§ **Exercise brief**: In the entries that follow, find the line containing "right eye: (404, 329)" and the line containing "left back paw: (581, 516)", then retype exactly the lines from the first through the second, pictures excluded.
Provided data Block Start
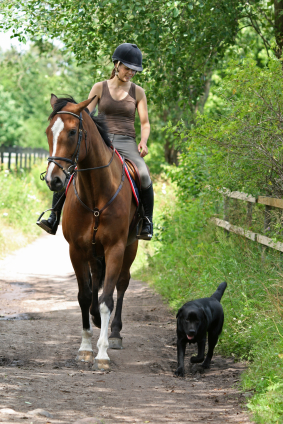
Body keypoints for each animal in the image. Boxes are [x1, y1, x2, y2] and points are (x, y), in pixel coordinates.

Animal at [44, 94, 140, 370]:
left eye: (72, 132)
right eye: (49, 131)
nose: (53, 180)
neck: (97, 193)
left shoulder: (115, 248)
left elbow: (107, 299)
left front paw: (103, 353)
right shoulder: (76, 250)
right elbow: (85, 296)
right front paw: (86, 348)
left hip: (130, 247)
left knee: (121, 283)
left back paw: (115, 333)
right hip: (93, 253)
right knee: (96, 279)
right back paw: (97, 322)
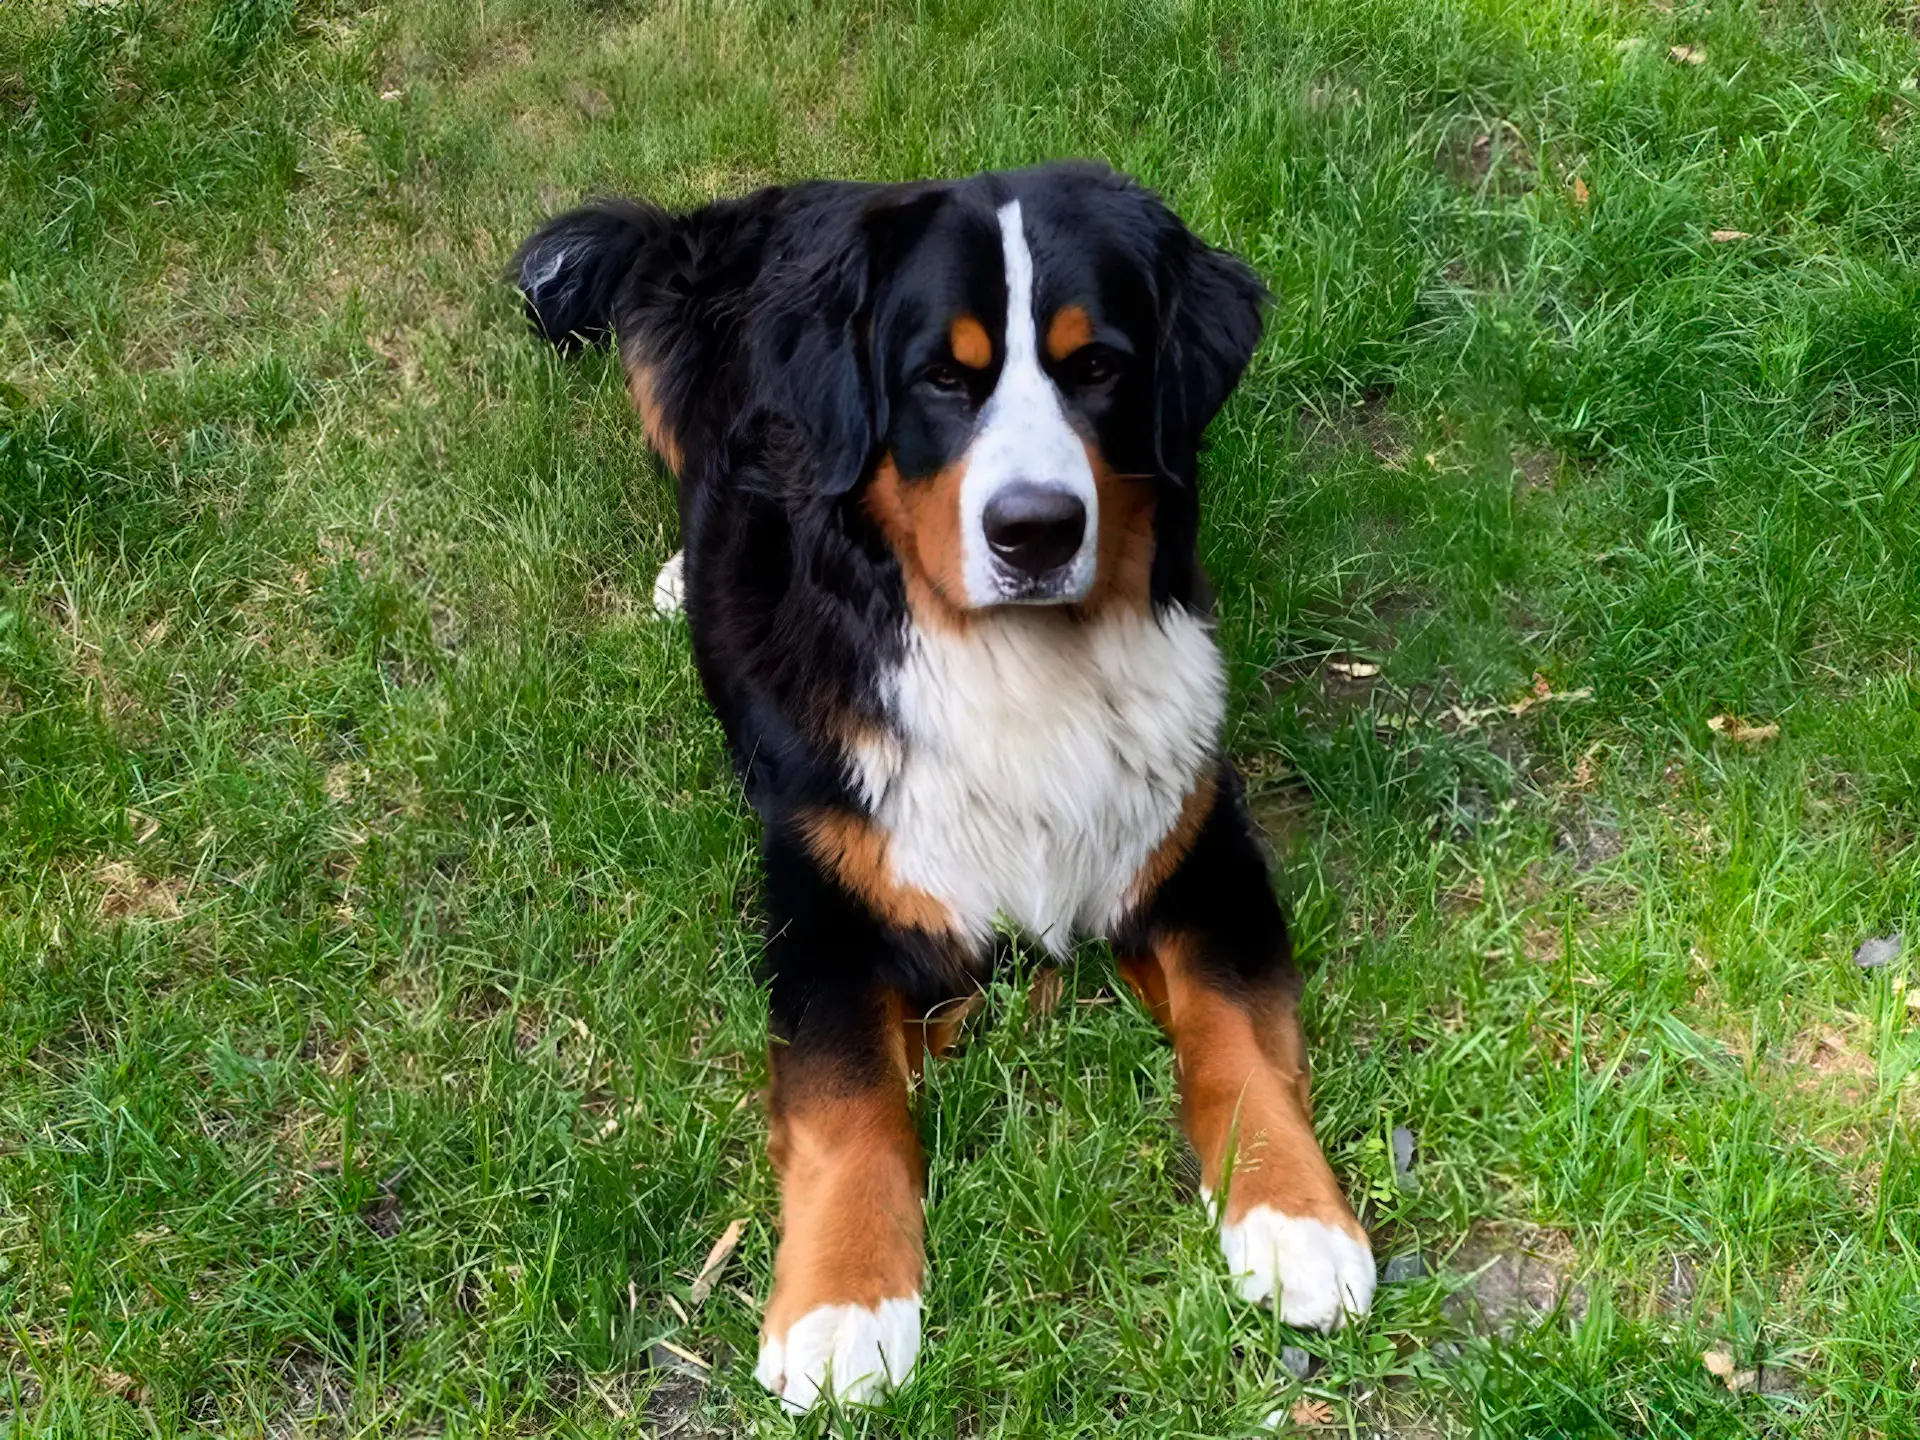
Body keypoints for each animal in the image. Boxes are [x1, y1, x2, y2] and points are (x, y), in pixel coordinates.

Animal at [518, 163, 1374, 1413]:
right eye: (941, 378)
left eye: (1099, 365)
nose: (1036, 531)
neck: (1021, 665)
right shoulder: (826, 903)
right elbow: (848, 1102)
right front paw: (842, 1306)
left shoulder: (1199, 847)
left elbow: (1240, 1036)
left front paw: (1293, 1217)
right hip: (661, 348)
Provided data Block End
Provided data Block Start
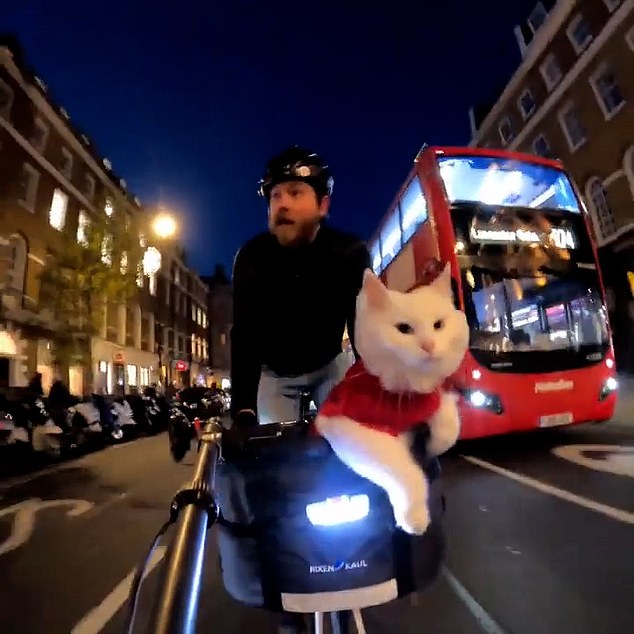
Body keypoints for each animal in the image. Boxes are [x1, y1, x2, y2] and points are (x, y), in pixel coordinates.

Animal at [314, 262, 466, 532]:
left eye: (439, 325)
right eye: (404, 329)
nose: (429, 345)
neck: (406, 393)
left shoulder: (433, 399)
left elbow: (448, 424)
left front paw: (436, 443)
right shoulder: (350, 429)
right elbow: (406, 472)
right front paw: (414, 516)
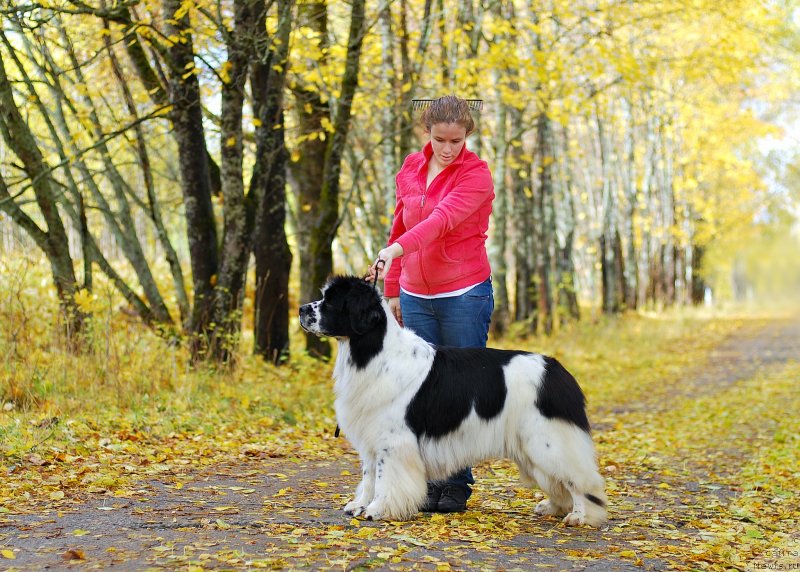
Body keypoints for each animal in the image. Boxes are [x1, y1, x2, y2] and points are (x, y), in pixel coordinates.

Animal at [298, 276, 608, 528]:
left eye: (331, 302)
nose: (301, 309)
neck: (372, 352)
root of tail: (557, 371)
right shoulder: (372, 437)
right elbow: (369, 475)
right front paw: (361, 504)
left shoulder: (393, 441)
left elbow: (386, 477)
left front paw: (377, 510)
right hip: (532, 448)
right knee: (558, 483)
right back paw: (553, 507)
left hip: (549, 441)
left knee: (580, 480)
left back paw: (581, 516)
Provided data Block End
Provided data Block Start
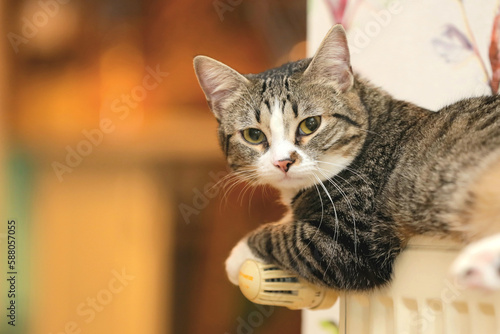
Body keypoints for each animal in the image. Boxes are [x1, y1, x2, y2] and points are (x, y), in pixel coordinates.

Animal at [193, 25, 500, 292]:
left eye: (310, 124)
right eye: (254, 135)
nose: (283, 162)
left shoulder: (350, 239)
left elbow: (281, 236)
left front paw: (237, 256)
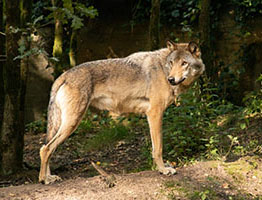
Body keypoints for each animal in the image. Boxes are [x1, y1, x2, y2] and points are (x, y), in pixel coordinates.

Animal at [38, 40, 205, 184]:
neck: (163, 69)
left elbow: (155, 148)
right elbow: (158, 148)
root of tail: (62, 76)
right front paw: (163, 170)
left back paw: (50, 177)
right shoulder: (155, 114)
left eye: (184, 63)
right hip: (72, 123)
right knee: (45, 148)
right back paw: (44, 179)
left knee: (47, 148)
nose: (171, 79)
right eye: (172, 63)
Provided data Block End
§ **Written answer**:
right eye: (404, 329)
nose: (429, 345)
neck: (406, 393)
left shoulder: (433, 399)
left elbow: (448, 424)
left front paw: (436, 443)
right shoulder: (350, 429)
right elbow: (406, 472)
right front paw: (414, 516)
Body keypoints for each animal in the image. Boxes are [x1, y1, x2, y2] and points are (x, y), in pixel coordinates.

Animal at [298, 276, 608, 528]:
left eye: (331, 302)
nose: (301, 309)
neck: (372, 352)
root of tail: (557, 371)
right shoulder: (372, 437)
right elbow: (369, 475)
right front paw: (361, 504)
left shoulder: (393, 441)
left elbow: (386, 477)
left front paw: (377, 510)
right hip: (532, 448)
right knee: (558, 483)
right back paw: (553, 507)
left hip: (549, 441)
left knee: (580, 480)
left back paw: (581, 516)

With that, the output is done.